Human pose images with coordinates:
--- START ---

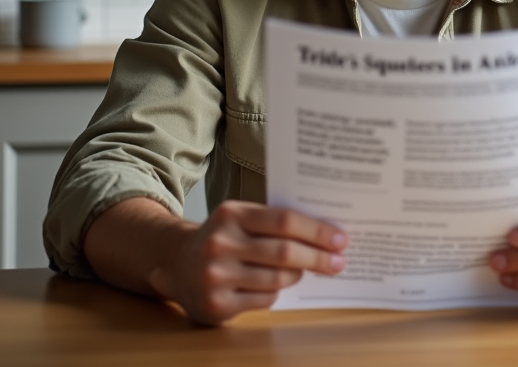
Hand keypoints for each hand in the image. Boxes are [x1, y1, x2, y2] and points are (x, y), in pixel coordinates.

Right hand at [147, 200, 347, 324]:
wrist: (176, 264)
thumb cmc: (222, 238)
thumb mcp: (240, 219)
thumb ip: (274, 222)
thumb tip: (326, 235)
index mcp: (231, 214)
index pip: (285, 221)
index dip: (317, 231)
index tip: (341, 239)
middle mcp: (220, 243)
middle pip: (285, 252)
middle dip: (318, 258)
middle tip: (338, 262)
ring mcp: (216, 276)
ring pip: (277, 278)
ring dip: (297, 276)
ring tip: (303, 271)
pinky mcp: (216, 304)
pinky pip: (264, 299)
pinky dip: (275, 292)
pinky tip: (275, 286)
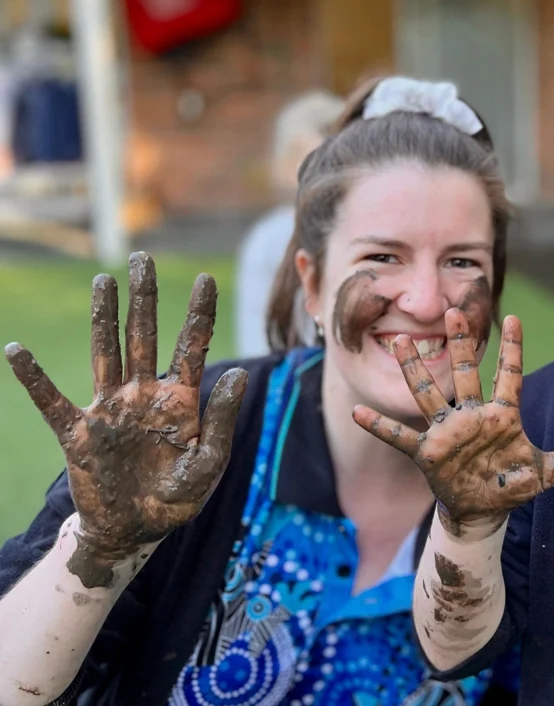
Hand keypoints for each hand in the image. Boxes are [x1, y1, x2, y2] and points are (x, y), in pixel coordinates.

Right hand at [5, 252, 247, 587]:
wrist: (136, 530)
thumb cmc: (177, 497)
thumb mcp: (208, 463)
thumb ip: (220, 419)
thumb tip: (238, 372)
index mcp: (181, 400)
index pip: (192, 347)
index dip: (199, 314)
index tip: (205, 279)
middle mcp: (145, 395)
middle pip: (145, 336)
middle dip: (144, 298)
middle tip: (142, 258)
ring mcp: (111, 409)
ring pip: (106, 352)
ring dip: (103, 317)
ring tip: (103, 281)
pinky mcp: (80, 432)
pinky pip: (52, 401)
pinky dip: (34, 379)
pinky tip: (16, 351)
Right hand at [353, 309, 553, 536]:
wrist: (483, 507)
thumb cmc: (513, 483)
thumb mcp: (546, 473)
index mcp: (502, 415)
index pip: (509, 375)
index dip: (512, 349)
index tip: (514, 319)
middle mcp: (471, 416)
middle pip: (464, 373)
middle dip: (458, 345)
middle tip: (453, 312)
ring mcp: (447, 432)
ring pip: (428, 394)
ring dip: (415, 370)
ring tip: (400, 342)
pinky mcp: (427, 452)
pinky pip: (399, 437)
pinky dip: (380, 425)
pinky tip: (358, 411)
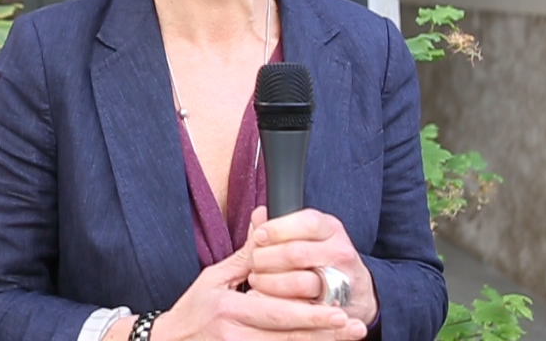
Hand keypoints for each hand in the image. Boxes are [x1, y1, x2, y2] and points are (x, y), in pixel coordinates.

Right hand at [142, 230, 368, 340]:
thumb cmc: (193, 310)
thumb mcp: (214, 278)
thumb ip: (247, 253)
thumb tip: (265, 218)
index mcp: (229, 308)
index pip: (275, 312)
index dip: (309, 315)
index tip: (337, 311)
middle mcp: (235, 335)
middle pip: (287, 336)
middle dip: (322, 331)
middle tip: (352, 326)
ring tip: (347, 336)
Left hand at [247, 206, 379, 325]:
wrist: (357, 293)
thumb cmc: (324, 258)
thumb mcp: (309, 234)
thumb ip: (282, 226)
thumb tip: (259, 216)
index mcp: (331, 229)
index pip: (307, 223)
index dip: (277, 228)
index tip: (259, 236)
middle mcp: (340, 253)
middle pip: (296, 253)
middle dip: (265, 258)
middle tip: (253, 262)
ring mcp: (340, 282)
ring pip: (298, 282)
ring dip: (268, 282)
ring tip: (257, 280)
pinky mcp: (335, 309)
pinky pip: (301, 308)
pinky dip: (278, 304)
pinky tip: (265, 298)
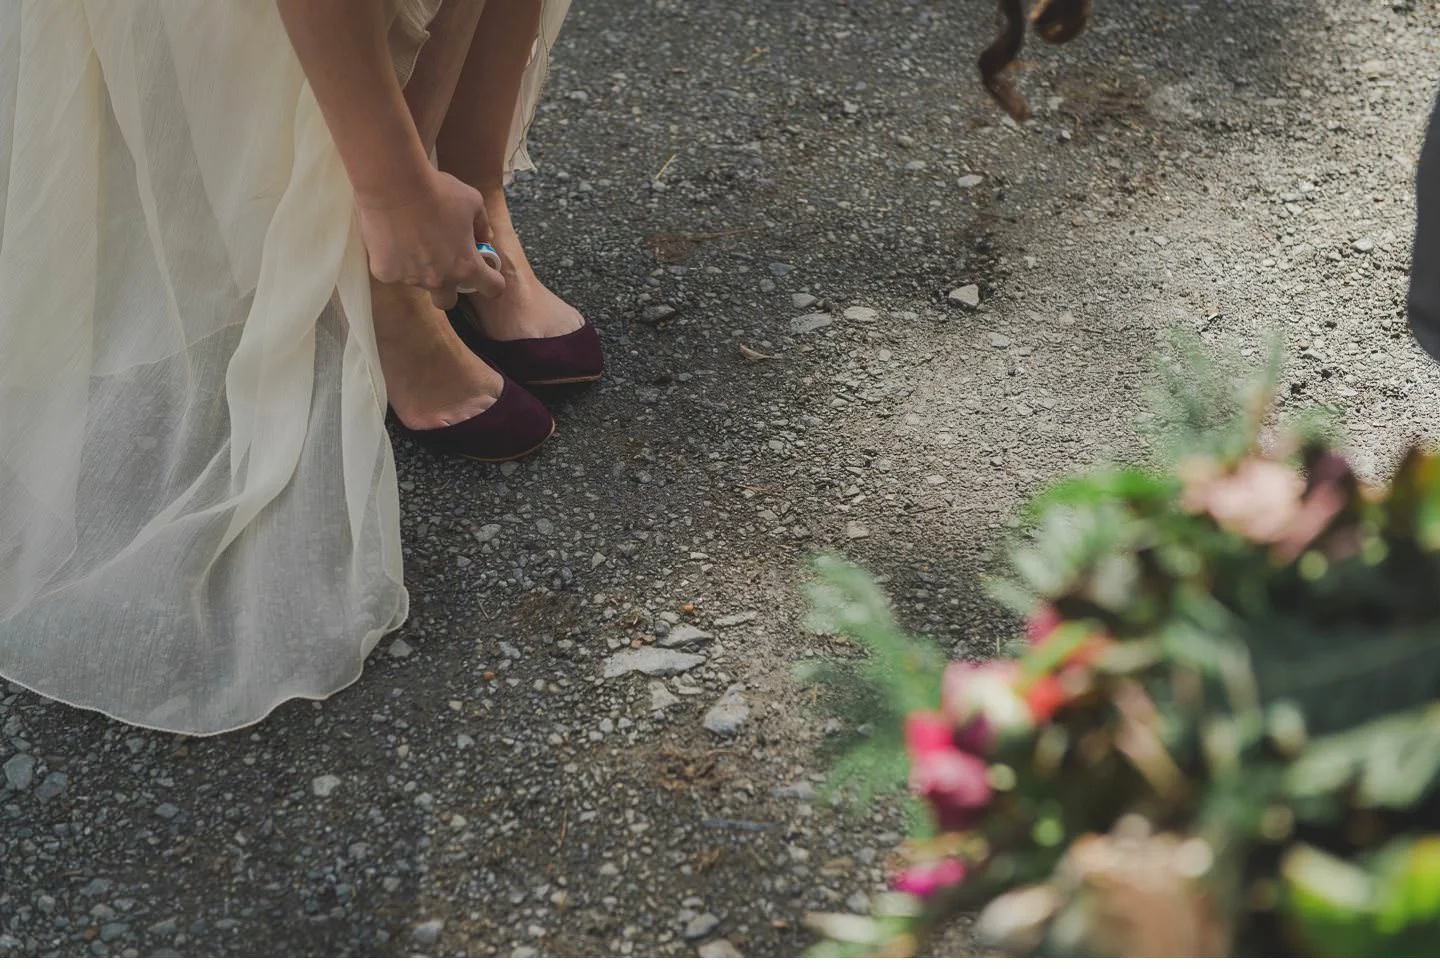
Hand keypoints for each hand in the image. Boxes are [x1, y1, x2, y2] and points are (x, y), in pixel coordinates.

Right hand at [356, 168, 504, 308]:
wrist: (393, 185)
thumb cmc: (436, 191)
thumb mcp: (472, 202)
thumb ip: (482, 225)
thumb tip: (484, 238)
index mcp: (466, 265)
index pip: (492, 288)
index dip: (493, 282)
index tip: (487, 273)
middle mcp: (439, 279)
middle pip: (447, 301)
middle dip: (449, 287)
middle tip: (443, 264)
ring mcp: (410, 279)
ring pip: (418, 282)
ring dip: (420, 268)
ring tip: (412, 237)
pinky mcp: (385, 273)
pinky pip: (393, 271)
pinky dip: (395, 259)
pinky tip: (393, 237)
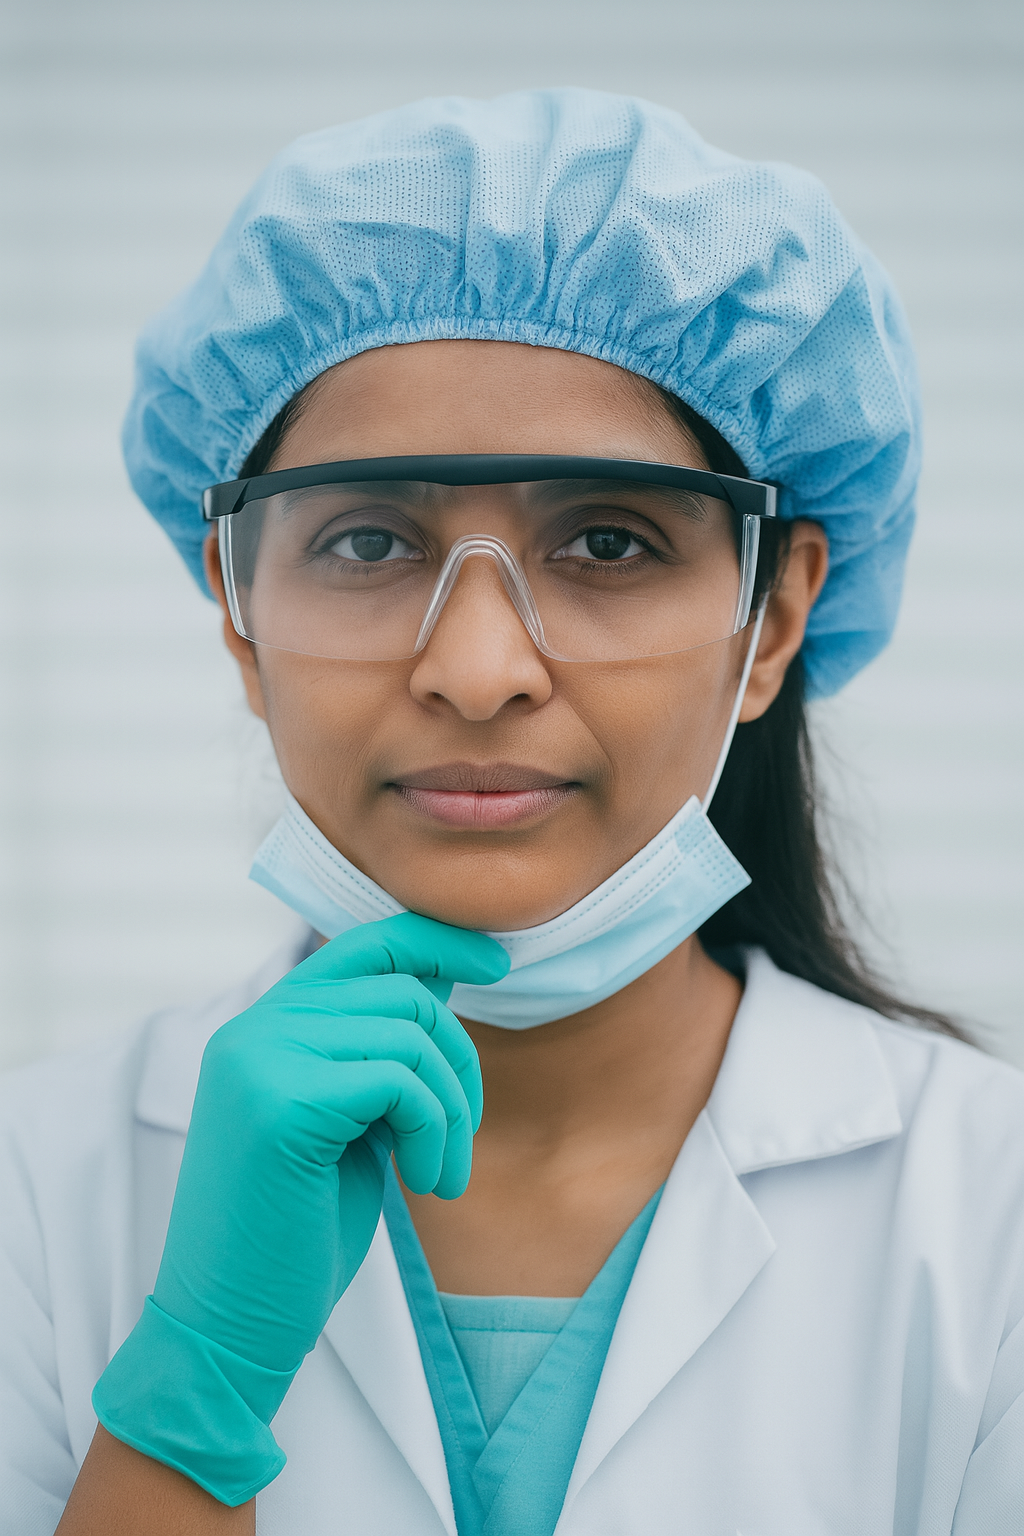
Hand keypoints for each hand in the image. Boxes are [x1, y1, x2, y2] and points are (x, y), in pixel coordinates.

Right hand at [92, 913, 508, 1503]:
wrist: (228, 1327)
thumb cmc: (292, 1233)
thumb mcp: (346, 1121)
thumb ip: (374, 1049)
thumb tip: (438, 977)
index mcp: (263, 1026)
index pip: (365, 942)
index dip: (438, 942)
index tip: (495, 964)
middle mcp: (254, 1028)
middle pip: (402, 991)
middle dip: (457, 1062)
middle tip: (458, 1139)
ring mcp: (260, 1059)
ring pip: (410, 1034)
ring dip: (449, 1109)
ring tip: (439, 1173)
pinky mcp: (281, 1103)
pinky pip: (399, 1080)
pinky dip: (433, 1131)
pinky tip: (423, 1182)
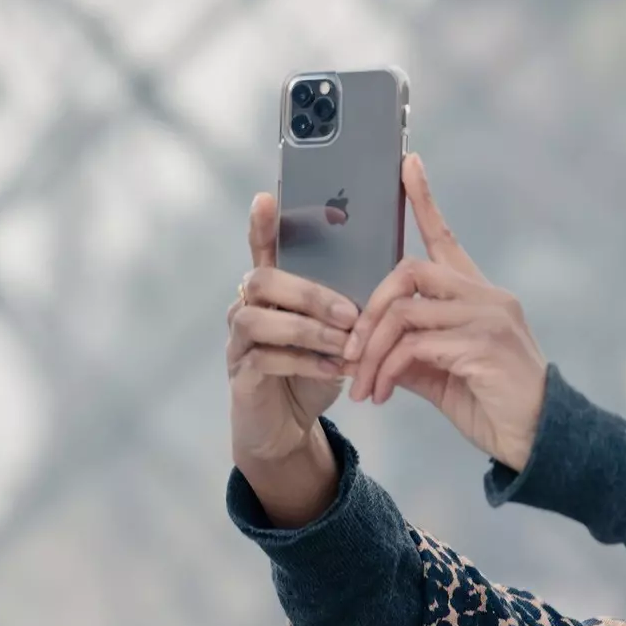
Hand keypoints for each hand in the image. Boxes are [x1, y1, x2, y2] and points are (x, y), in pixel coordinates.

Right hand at [226, 192, 360, 466]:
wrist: (288, 427)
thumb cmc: (313, 371)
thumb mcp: (335, 335)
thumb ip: (347, 306)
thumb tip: (388, 279)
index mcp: (271, 291)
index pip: (261, 247)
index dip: (262, 225)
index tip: (267, 199)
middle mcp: (246, 307)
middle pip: (263, 279)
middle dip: (310, 293)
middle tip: (350, 313)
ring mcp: (237, 341)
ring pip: (258, 319)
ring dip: (308, 330)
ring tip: (345, 345)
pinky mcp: (240, 374)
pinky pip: (263, 359)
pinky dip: (303, 363)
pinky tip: (333, 370)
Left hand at [347, 153, 547, 471]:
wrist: (538, 441)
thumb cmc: (492, 406)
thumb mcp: (440, 375)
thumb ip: (408, 351)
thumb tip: (365, 345)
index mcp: (479, 297)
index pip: (446, 238)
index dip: (425, 200)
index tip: (407, 164)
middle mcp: (486, 297)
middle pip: (410, 271)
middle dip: (370, 309)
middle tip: (349, 351)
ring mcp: (487, 319)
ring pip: (405, 312)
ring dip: (372, 350)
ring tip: (362, 385)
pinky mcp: (482, 346)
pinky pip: (414, 346)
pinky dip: (386, 370)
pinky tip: (380, 394)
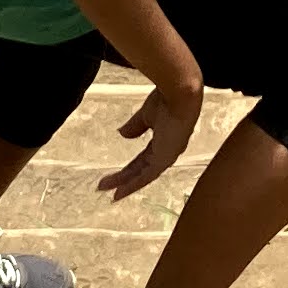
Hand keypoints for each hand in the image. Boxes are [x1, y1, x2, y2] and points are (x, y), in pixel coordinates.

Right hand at [100, 76, 203, 199]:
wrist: (179, 93)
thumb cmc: (168, 98)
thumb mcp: (146, 115)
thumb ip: (136, 126)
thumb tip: (122, 134)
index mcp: (165, 140)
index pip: (145, 158)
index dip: (131, 168)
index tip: (117, 175)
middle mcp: (167, 152)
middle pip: (142, 169)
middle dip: (125, 178)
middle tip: (108, 187)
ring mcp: (167, 157)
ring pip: (143, 176)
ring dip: (127, 184)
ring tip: (111, 194)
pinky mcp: (164, 159)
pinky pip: (146, 177)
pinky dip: (132, 185)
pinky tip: (119, 191)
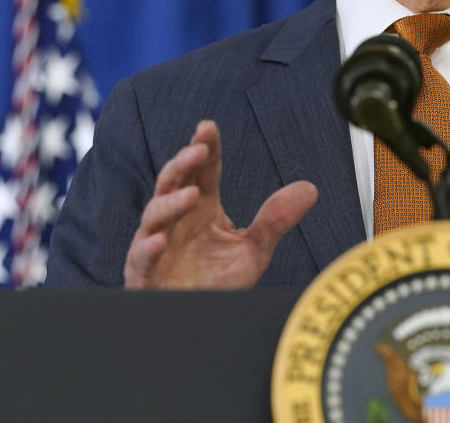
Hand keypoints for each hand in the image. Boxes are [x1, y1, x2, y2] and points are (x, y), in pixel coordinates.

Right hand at [123, 120, 317, 288]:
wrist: (202, 322)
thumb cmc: (219, 283)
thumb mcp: (254, 250)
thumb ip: (276, 219)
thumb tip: (309, 188)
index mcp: (202, 208)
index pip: (203, 171)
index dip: (205, 148)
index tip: (208, 128)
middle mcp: (176, 220)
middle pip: (173, 182)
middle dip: (182, 163)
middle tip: (198, 149)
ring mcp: (156, 244)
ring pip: (155, 214)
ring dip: (172, 202)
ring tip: (193, 194)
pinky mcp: (143, 273)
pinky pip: (140, 257)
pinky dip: (148, 248)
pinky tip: (161, 241)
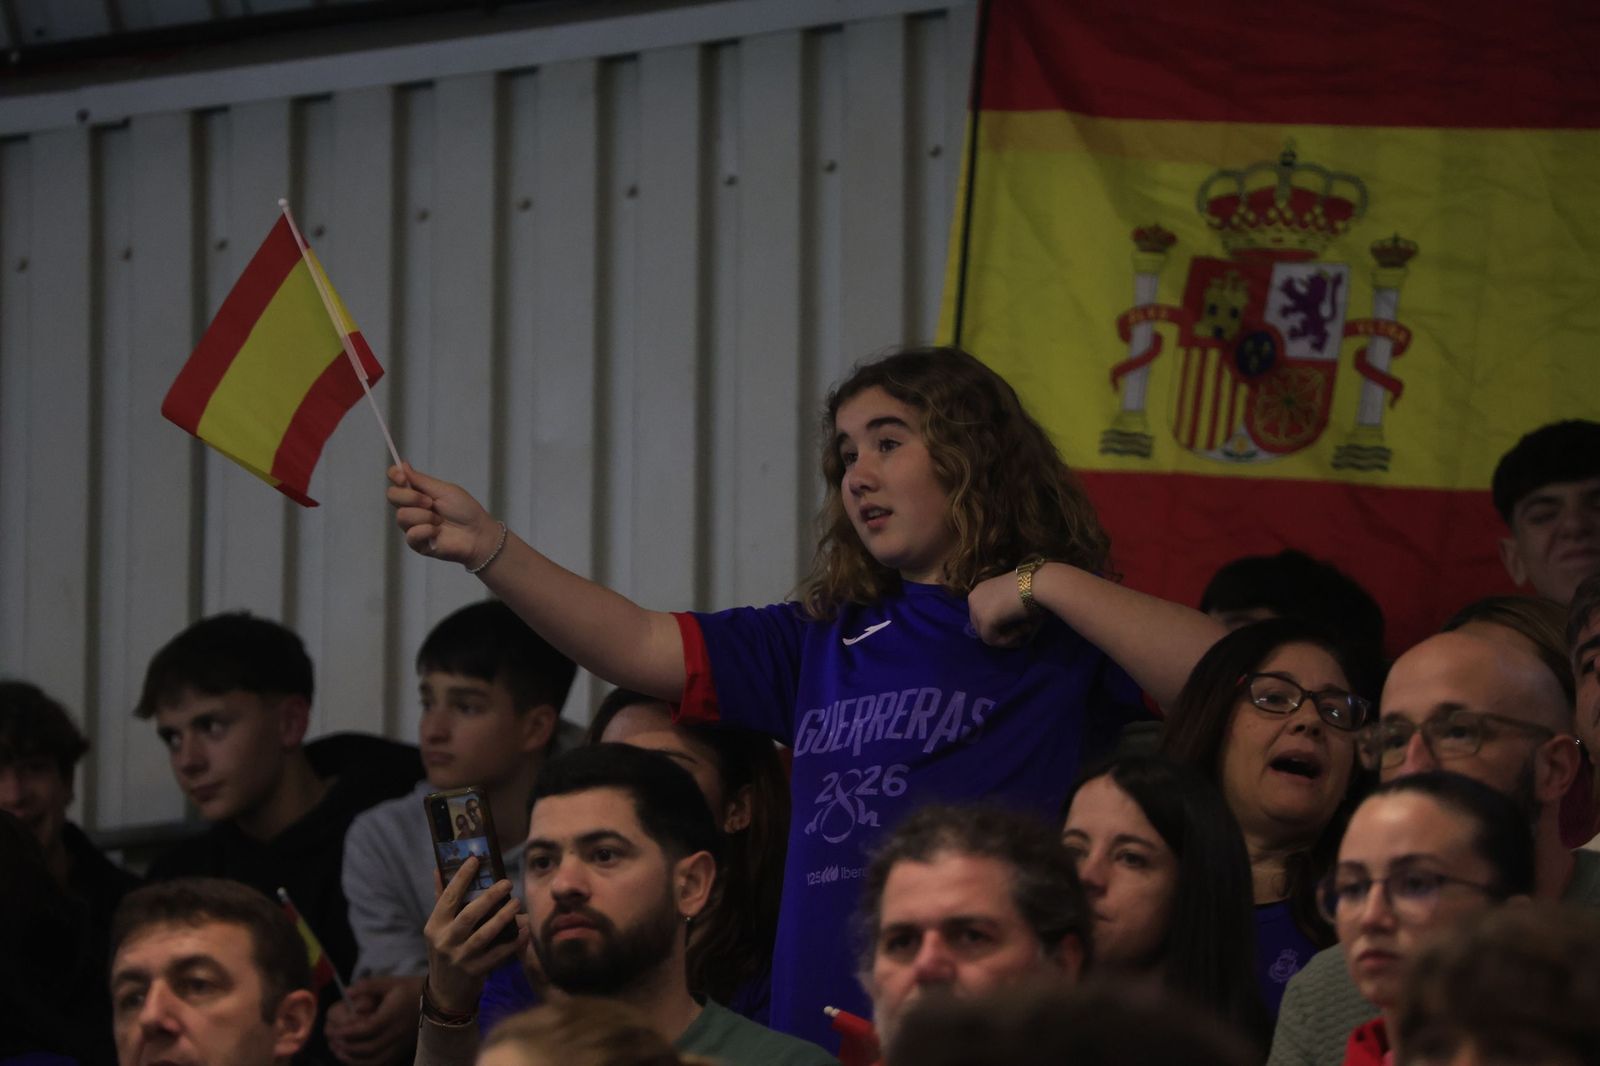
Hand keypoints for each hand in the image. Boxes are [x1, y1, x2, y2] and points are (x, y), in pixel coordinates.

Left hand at [325, 975, 423, 1065]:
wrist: (437, 1002)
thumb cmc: (412, 989)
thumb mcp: (391, 982)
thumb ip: (368, 986)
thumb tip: (347, 993)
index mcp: (393, 1015)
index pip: (367, 1029)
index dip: (348, 1032)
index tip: (334, 1030)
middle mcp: (397, 1034)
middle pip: (368, 1048)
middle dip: (347, 1046)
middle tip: (333, 1041)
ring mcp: (400, 1045)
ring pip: (374, 1061)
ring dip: (353, 1059)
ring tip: (339, 1051)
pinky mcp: (402, 1051)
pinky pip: (381, 1064)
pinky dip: (365, 1065)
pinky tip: (354, 1059)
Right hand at [386, 464, 499, 567]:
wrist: (478, 533)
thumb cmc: (465, 510)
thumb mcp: (445, 490)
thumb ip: (422, 480)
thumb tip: (403, 465)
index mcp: (418, 492)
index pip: (396, 481)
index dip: (394, 475)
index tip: (402, 477)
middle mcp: (412, 508)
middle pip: (392, 496)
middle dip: (411, 497)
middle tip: (430, 502)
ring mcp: (413, 526)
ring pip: (401, 516)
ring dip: (424, 516)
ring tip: (440, 520)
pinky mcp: (417, 543)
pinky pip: (411, 534)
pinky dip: (426, 530)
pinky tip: (438, 533)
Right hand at [422, 857, 528, 1015]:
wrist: (445, 993)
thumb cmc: (445, 951)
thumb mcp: (438, 928)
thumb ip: (441, 899)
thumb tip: (440, 867)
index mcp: (434, 926)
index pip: (448, 898)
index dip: (461, 878)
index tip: (475, 859)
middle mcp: (445, 941)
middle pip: (469, 915)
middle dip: (489, 897)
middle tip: (507, 882)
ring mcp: (461, 958)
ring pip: (484, 935)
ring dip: (503, 917)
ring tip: (516, 902)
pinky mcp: (476, 971)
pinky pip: (498, 954)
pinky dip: (512, 942)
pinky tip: (524, 930)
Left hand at [968, 568, 1042, 647]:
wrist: (1036, 583)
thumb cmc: (1029, 587)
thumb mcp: (1009, 597)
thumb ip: (1002, 609)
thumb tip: (1004, 626)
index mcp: (978, 590)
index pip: (980, 616)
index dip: (997, 625)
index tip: (1016, 626)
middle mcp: (972, 599)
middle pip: (980, 626)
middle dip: (1000, 633)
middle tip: (1021, 632)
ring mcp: (976, 609)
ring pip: (986, 635)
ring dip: (1006, 637)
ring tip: (1025, 629)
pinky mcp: (984, 620)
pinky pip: (992, 639)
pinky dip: (1007, 640)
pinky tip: (1023, 629)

--- END ---

What the task requires -> All lines from the beginning of the entries above to the line containing "thumb cmc: (513, 483)", inclusive, should be printed exactly, apart from the pictures.

Exercise result ->
Hand keypoints for each hand in the image. Boxes are [x1, y1, x2, y2] and points are (x, y), in pixel coordinates.

Right hand at [147, 200, 347, 324]:
wrist: (176, 264)
thumb cmc: (222, 238)
thumb mcp: (240, 219)
thumb ip: (274, 222)
thumb tip: (326, 235)
index mcp: (231, 214)
index pip: (285, 221)
index dip: (317, 231)
index tip: (341, 239)
middle mcp: (220, 243)
middle pip: (285, 252)
middle dip: (318, 258)
middle tip: (338, 262)
ring mcp: (216, 276)
ring pip: (277, 278)
ring dip: (297, 276)
ring tip: (303, 271)
pinky mcp: (216, 304)
pinky pip: (264, 299)
pinky dip: (275, 292)
pinky tip: (275, 286)
Hand keypoints for each hand in the image. Boxes are [x1, y1, x2, y2] and points are (x, y), in pixel coordinates.

Right hand at [5, 252, 247, 587]:
wrist: (136, 530)
thumb cmc: (177, 497)
thumb mcp: (208, 463)
thumb ip: (220, 419)
thumb tip: (238, 372)
index mcp: (181, 400)
index pip: (192, 347)
index dip: (199, 314)
index tip: (205, 279)
middle mcp: (145, 395)
middle pip: (145, 336)
middle dip: (144, 298)
middle tip: (142, 258)
ring mcp: (111, 409)
ring pip: (106, 352)
ring dip: (103, 317)
ring tip: (103, 281)
pinky mcp: (80, 432)
pinky pip: (52, 401)
pinky dip: (34, 379)
pinky tip: (16, 351)
Right hand at [353, 309, 553, 536]:
wrist: (483, 507)
thumb cmc: (513, 483)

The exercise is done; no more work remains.